Terapi de yardımcı olabilir. Aaronson’ın grubu, yaşam olaylarına karşı davranışsal tepkilerinizi kademeli olarak değiştirmenize yardımcı olmak için tasarlanan bilişsel davranışçı terapinin, frontal korteks ve amigdala arasındaki nöral bağlantıları güçlendirebileceğini buldu. Bu, panik hastalarını, kendilerini uçurumdan aşağı konuşmakta daha usta hale getirir.
Aaronson, “Nihayetinde, panik ataklar sadece korku korkusudur” diyor. Yalnızca ABD’de, herhangi bir yılda 10 Amerikalıdan en az 1’i panik atak geçiriyor – kötü bir grip mevsiminde hastalanmakla aynı sayı – bu yüzden eğer sizde bir panik atak yaşıyorsanız, bilin ki çok fazla arkadaşınız var.

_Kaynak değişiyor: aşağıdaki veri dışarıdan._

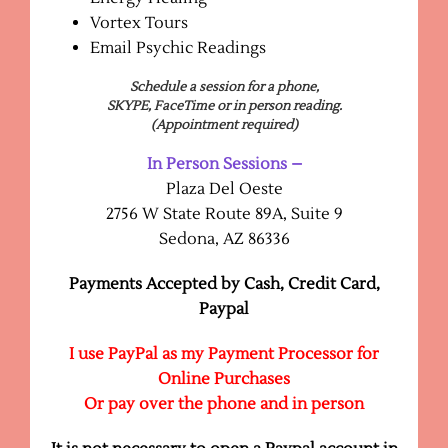
Vortex Tours
Email Psychic Readings
Schedule a session for a phone,
SKYPE, FaceTime or in person reading.
(Appointment required)
In Person Sessions –
Plaza Del Oeste
2756 W State Route 89A, Suite 9
Sedona, AZ 86336
Payments Accepted by Cash, Credit Card,
Paypal
I use PayPal as my Payment Processor for
Online Purchases
Or p
ay over the phone and in person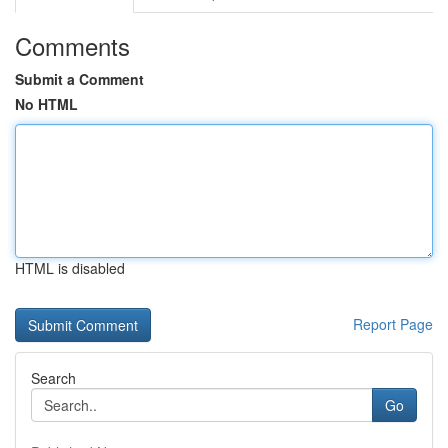
Comments
Submit a Comment
No HTML
HTML is disabled
Report Page
Search
Go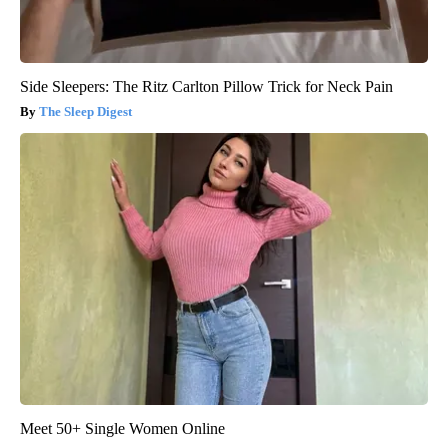
Side Sleepers: The Ritz Carlton Pillow Trick for Neck Pain
The Sleep Digest
Meet 50+ Single Women Online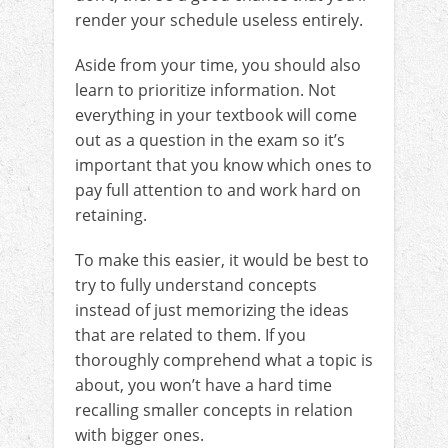
render your schedule useless entirely.
Aside from your time, you should also
learn to prioritize information. Not
everything in your textbook will come
out as a question in the exam so it’s
important that you know which ones to
pay full attention to and work hard on
retaining.
To make this easier, it would be best to
try to fully understand concepts
instead of just memorizing the ideas
that are related to them. If you
thoroughly comprehend what a topic is
about, you won’t have a hard time
recalling smaller concepts in relation
with bigger ones.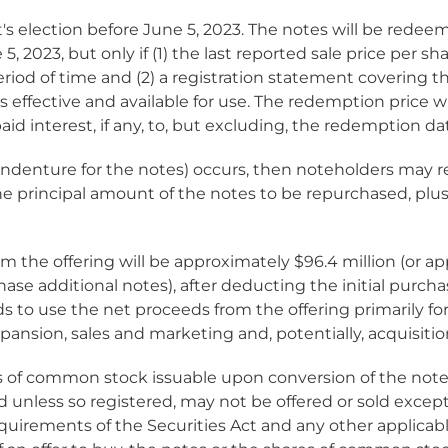
s election before June 5, 2023. The notes will be redeema
 5, 2023, but only if (1) the last reported sale price pe
period of time and (2) a registration statement covering 
s effective and available for use. The redemption price w
 interest, if any, to, but excluding, the redemption da
 indenture for the notes) occurs, then noteholders may r
he principal amount of the notes to be repurchased, plus 
the offering will be approximately $96.4 million (or appro
chase additional notes), after deducting the initial pur
s to use the net proceeds from the offering primarily fo
expansion, sales and marketing and, potentially, acquisiti
res of common stock issuable upon conversion of the not
and unless so registered, may not be offered or sold exce
equirements of the Securities Act and any other applicabl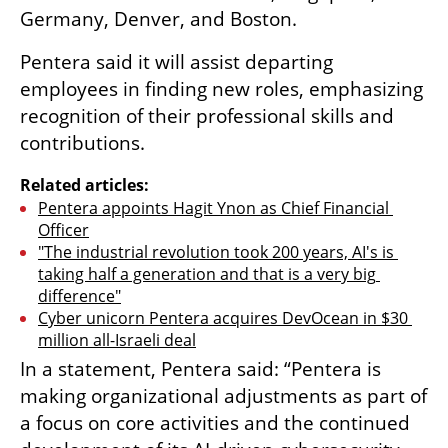
Germany, Denver, and Boston.
Pentera said it will assist departing 
employees in finding new roles, emphasizing 
recognition of their professional skills and 
contributions.
Related articles:
Pentera appoints Hagit Ynon as Chief Financial 
Officer
"The industrial revolution took 200 years, AI's is 
taking half a generation and that is a very big 
difference"
Cyber unicorn Pentera acquires DevOcean in $30 
million all-Israeli deal
In a statement, Pentera said: “Pentera is 
making organizational adjustments as part of 
a focus on core activities and the continued 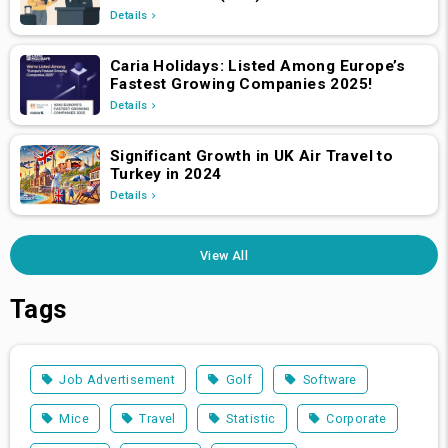
Swiss Nationals Required to Apply from
Details
April 2, 2025
Caria Holidays: Listed Among Europe’s
Fastest Growing Companies 2025!
Details
Significant Growth in UK Air Travel to
Turkey in 2024
Details
View All
Tags
Job Advertisement
Golf
Software
Mice
Travel
Statistic
Corporate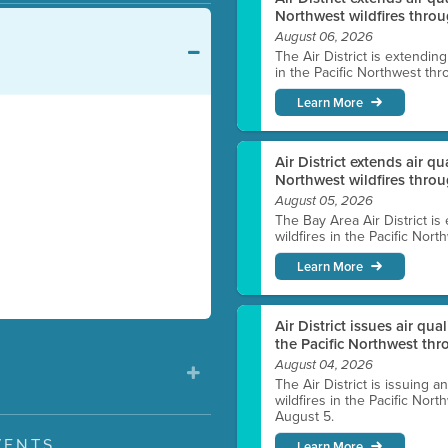
Northwest wildfires throu
August 06, 2026
The Air District is extendin
in the Pacific Northwest thr
Learn More
Air District extends air q
Northwest wildfires thro
August 05, 2026
The Bay Area Air District is
wildfires in the Pacific Nor
Learn More
Air District issues air qua
the Pacific Northwest t
August 04, 2026
The Air District is issuing a
wildfires in the Pacific No
August 5.
VENTS
Learn More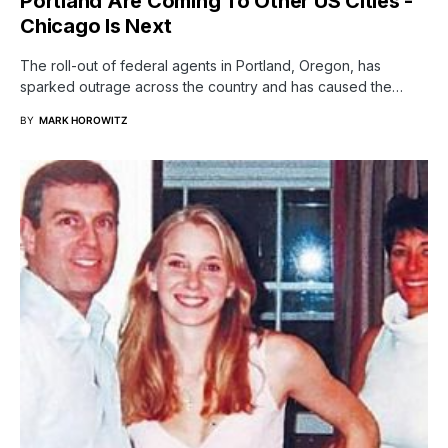
Portland Are Coming To Other US Cities -
Chicago Is Next
The roll-out of federal agents in Portland, Oregon, has
sparked outrage across the country and has caused the…
BY
MARK HOROWITZ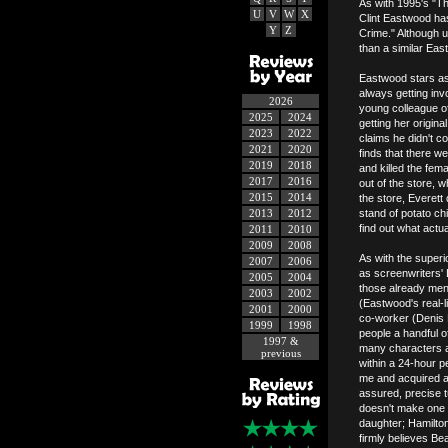
As with 1995's "Th
U
V
W
X
Clint Eastwood has
Y
Z
Crime." Although u
than a similar Eas
Eastwood stars as
always getting in
2026
young colleague of
2025
2024
getting her origin
2023
2022
claims he didn't c
2021
2020
finds that there w
2019
2018
and killed the fe
2017
2016
out of the store, w
2015
2014
the store, Everett
2013
2012
stand of potato ch
find out what actu
2011
2010
2009
2008
As with the superi
2007
2006
as screenwriters' 
2005
2004
those already men
2003
2002
(Eastwood's real-
2001
2000
co-worker (Denis L
1999
1998
people a handful 
1997 &
many characters a
previous
within a 24-hour p
me and acquired a 
assured, precise t
doesn't make one f
daughter; Hamilton
firmly believes B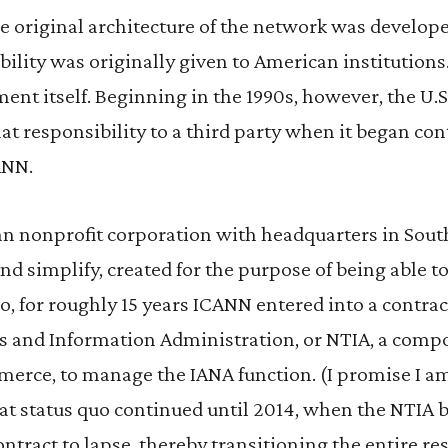
the original architecture of the network was develop
bility was originally given to American institutions. I
ent itself. Beginning in the 1990s, however, the U
at responsibility to a third party when it began con
ANN.
n nonprofit corporation with headquarters in Southe
d simplify, created for the purpose of being able to
o, for roughly 15 years ICANN entered into a contrac
and Information Administration, or NTIA, a compo
rce, to manage the IANA function. (I promise I a
at status quo continued until 2014, when the NTIA 
ntract to lapse, thereby transitioning the entire res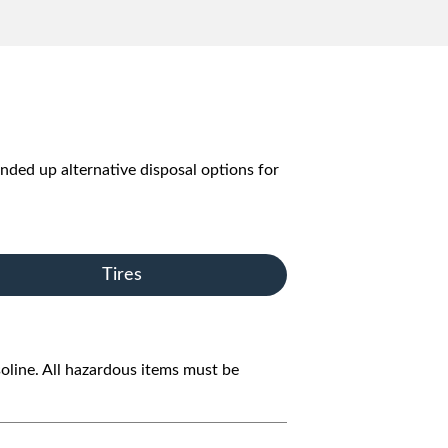
unded up alternative disposal options for
Tires
oline. All hazardous items must be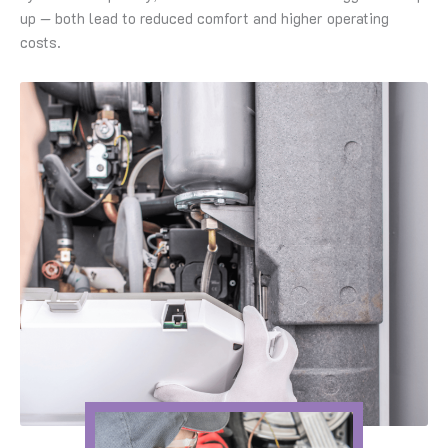
up — both lead to reduced comfort and higher operating
costs.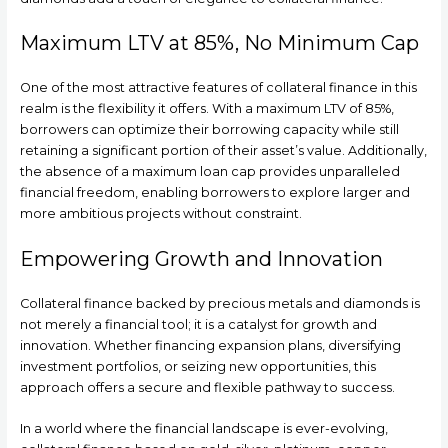
Maximum LTV at 85%, No Minimum Cap
One of the most attractive features of collateral finance in this
realm is the flexibility it offers. With a maximum LTV of 85%,
borrowers can optimize their borrowing capacity while still
retaining a significant portion of their asset’s value. Additionally,
the absence of a maximum loan cap provides unparalleled
financial freedom, enabling borrowers to explore larger and
more ambitious projects without constraint.
Empowering Growth and Innovation
Collateral finance backed by precious metals and diamonds is
not merely a financial tool; it is a catalyst for growth and
innovation. Whether financing expansion plans, diversifying
investment portfolios, or seizing new opportunities, this
approach offers a secure and flexible pathway to success.
In a world where the financial landscape is ever-evolving,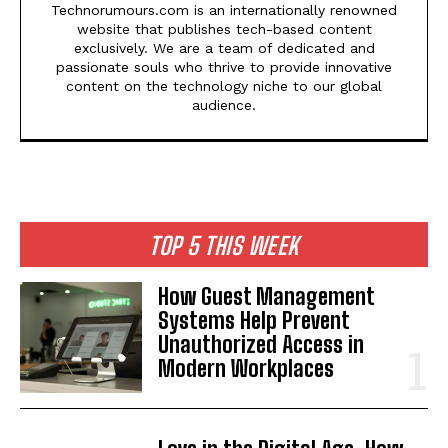
Technorumours.com is an internationally renowned
website that publishes tech-based content
exclusively. We are a team of dedicated and
passionate souls who thrive to provide innovative
content on the technology niche to our global
audience.
TOP 5 THIS WEEK
How Guest Management
Systems Help Prevent
Unauthorized Access in
Modern Workplaces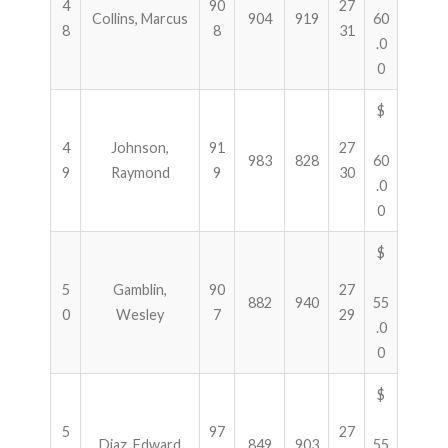
4
90
27
Collins, Marcus
904
919
60
8
8
31
.0
0
$
4
Johnson,
91
27
983
828
60
9
Raymond
9
30
.0
0
$
5
Gamblin,
90
27
882
940
55
0
Wesley
7
29
.0
0
$
5
97
27
Diaz, Edward
849
903
55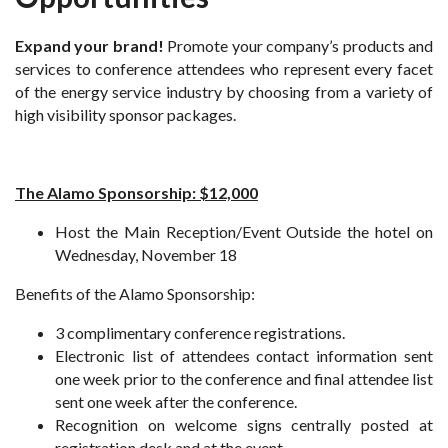
Expand your brand!
Promote your company’s products and
services to conference attendees who represent every facet
of the energy service industry by choosing from a variety of
high visibility sponsor packages.
The Alamo Sponsorship: $12,000
Host the Main Reception/Event Outside the hotel on
Wednesday, November 18
Benefits of the Alamo Sponsorship:
3 complimentary conference registrations.
Electronic list of attendees contact information sent
one week prior to the conference and final attendee list
sent one week after the conference.
Recognition on welcome signs centrally posted at
registration desk and at the event.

Ve tıpkı vücudunuz grip virüsüne ateşi yakarak tepki verdiği gibi, bazen korkuya da panik atak ateşleyerek tepki verebilir. Ancak biraz yardım ve cephaneliğinizdeki birkaç önemli teknikle, rüzgarı paniğin yelkenlerinden çıkarabilirsiniz. “Eğer [korkmuyorsan], o zaman gerçekleşmesi kimin umurunda?” Aaronson diyor. “Geçer.”